To get a more accurate picture of the market, traders may need to use other indicators in addition to Bollinger Bands.
Is it a necessary measurement?
Simpler metrics can be used to assess market conditions and identify potential buying or selling opportunities. Moving averages (MA), for example, are a popular technical indicator that can help identify trends in price movements.
SMAs are calculated by taking the average closing price of a stock over a specified time period, such as 50 or 200 days.
The Relative Strength Index (RSI) is another simple metric for determining the strength of a stock’s price action. The RSI measures the magnitude of recent price changes to determine whether a stock is overbought or oversold.
While Bollinger Bands can provide valuable information about market volatility and potential trading opportunities, they are not always required for profitable trading. Simpler indicators, such as moving averages and the RSI, can help traders and investors analyze market conditions and make informed decisions.

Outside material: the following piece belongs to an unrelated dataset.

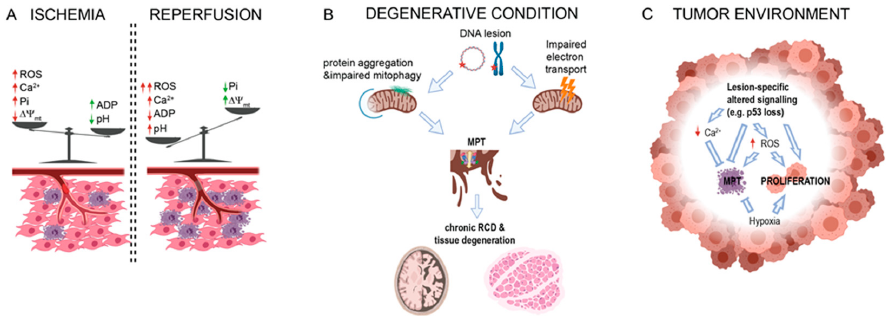
Figure 2. MPT alterations in human diseases. ( A ) Effect of ischemia and reperfusion in levels of MPT-regulating factor in insurgence of RCD (purple cells). ( B ) Schematic representation of the effect of mutations in mitochondrial or nuclear DNA (represented by circular DNA or chromosome, respectively) in human diseases characterized by degeneration of neuronal or muscular tissue. ( C ) Representation of major alterations in MPT regulators detected in tumor microenvironment. Nevertheless, under this condition, Ca 2+ overload may induce MPT-independent cell death as a result of the excessive activation of Ca 2+ -dependent enzymes such as phospholipases, proteases, and endonucleases [73,74]. Noticeably, during myocardial infarction, the activation of calpains, Ca 2+ - dependent cysteine proteases, results in myofibril disruption, thus promoting hypercontracture in the heart, which consists of sustained shortening and stiffening of the myocardium [75,76]. 2.2. Role of MPT in Reperfusion Injury The situation dramatically changes during tissue reperfusion. Indeed, the restoration of pO 2 recovers respiration, ATP synthesis, and the activity of plasma membrane pumps, which re- equilibrate intracellular pH. As a result, the inhibition of MPT by ADP and protons is removed, lowering the threshold for PTPC opening. In addition, reperfusion stimulates ROS production by multiple sources [77]. At the mitochondrial level, succinate is observed to accumulate in the mitochondrial matrix during ischemia and it was proposed to stimulate ROS production from complex I through reverse electron transport (RET), at the time of reperfusion [78]. Other pieces of evidence suggest that ETC conditions are not favorable for RET at the beginning of reperfusion, and that a burst of ROS production only occurs after a first wave of MPT. Besides mitochondria, reperfusion induces ROS via other enzymes including (but not limited to) xanthine oxidase, NADPH oxidase, and nitric oxide synthase [77]. These are believed to further stimulate ROS generation in the mitochondria, forming a vicious cycle and making mitochondria de facto the largest ROS source during reperfusion [79,80]. The elevated superoxide anion (O 2 − ) reacts with nitric oxide (NO), producing the highly reactive peroxynitrite. This leads to a reduction in the availability of NO (which is a potent vasodilator) and causes the accumulation of neutrophils [77]. Furthermore, oxidative damage causes lipid peroxidation, DNA damage, and enzyme denaturation and activates the innate anti-inflammatory response, aggravating reperfusion injury (RI) [81]. The occurrence of MPT during the reperfusion phase was demonstrated by the experiments of Griffith and Halestrap in 1995. They showed that mitochondrial accumulation of radioactive deoxy glucose (hot-dog), which can pass through the IMM only during MPT, did not occur in isolated hearts undergoing ischemia, but was significantly induced (and inhibitable by CsA) during reperfusion [82]. In the past decade, several in vitro and in vivo studies have confirmed the involvement of MPT in ischemia/RI [83]. The administration of CsA (as well as its analog FK506) has been shown to protect against ischemia/RI in multiple animal models and in multiple tissues, including cardiac and skeletal muscle, brain, kidney, liver, lungs, and testis [84–89]. Ppif -KO mice are significantly protected from ischemia/RI in both cardiac muscle and the brain, in terms of both tissue function and survival rates [31,32,90]. In addition to CypD manipulation, genetic interference in mechanisms of Ca 2+ homeostasis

Bollinger Band in the future
The availability and analysis of large amounts of data is one area where technology may have an impact. As market data becomes more abundant, it may become possible to incorporate more complex and sophisticated algorithms into Bollinger Band calculations.
Machine learning algorithms, for example, could be used to identify patterns and trends in market data and, based on these insights, adjust Bollinger Band parameters in real-time.
Integration of Bollinger Bands with other advanced analytical tools, such as artificial intelligence and predictive analytics, is another potential area of development.
Traders and investors may be able to gain a more comprehensive understanding of market conditions and make more accurate predictions about future price movements by combining multiple techniques and approaches.